MetaboliK SB has many application options, including applied as a soak for trays of germinating seeds, as a mist over the top of seed trays, as part of a transplant solution, applied through drip lines following planting, or as part of a row place solution with field crops.  Many produce growers also use it as part of a foliar program during the season.  It is both quite easy to use and very economical.

Obviously, roots are important and any management practice that enhances development of a more vigorous root system will, in most instances, result in better plant vigor and yield potential. 

“Successful emergence (fast and uniform) does not guarantee successful stand establishment of a vigorous nodal root system.  Success is largely dependent on the initial development of nodal roots from roughly V2 to V9”

Purdue University, Corny News Network, May 2013

MetaboliK SB works to ensure this important aspect of your crop, as illustrated in the photo at right showing young corn plants from a trial in southwest Michigan.  (Note both the number and length of the nodal roots on the SB plant on the right side of the Photo.  Whether corn or whatever crop you’re growing, SB provides this foundation for a successful crop.

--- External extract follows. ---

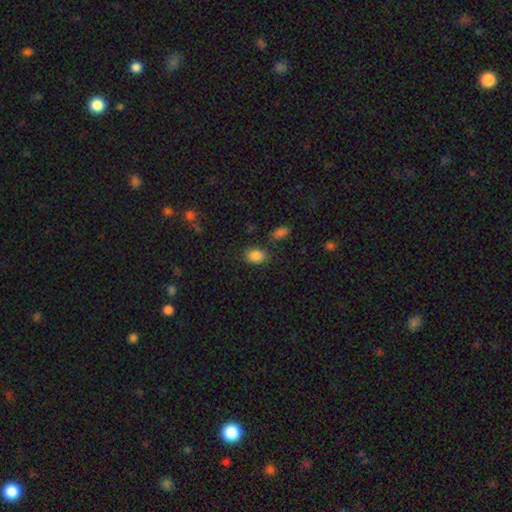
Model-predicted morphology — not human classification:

This publication provides a cross section of information resulting from the use of MetaboliK SB, including university data, in-house research data, and on-farm trials.


Some History …

MetaboliK SB was initially introduced in the mid 1980’s after research on a variety of seeds, including vegetables, field crop and grass.  In many ways it performed even better than anticipated, definitely having a positive impact upon root development and seedling vigor.  Taking SB to the university of Arkansas in 1999 we had them perform a project on cotton, as historically cotton seedlings are relatively susceptible to early stress.  SB was applied 2″X2″ with liquid starter at a rate of sixteen ounces per acre, costing less than $8 per acre.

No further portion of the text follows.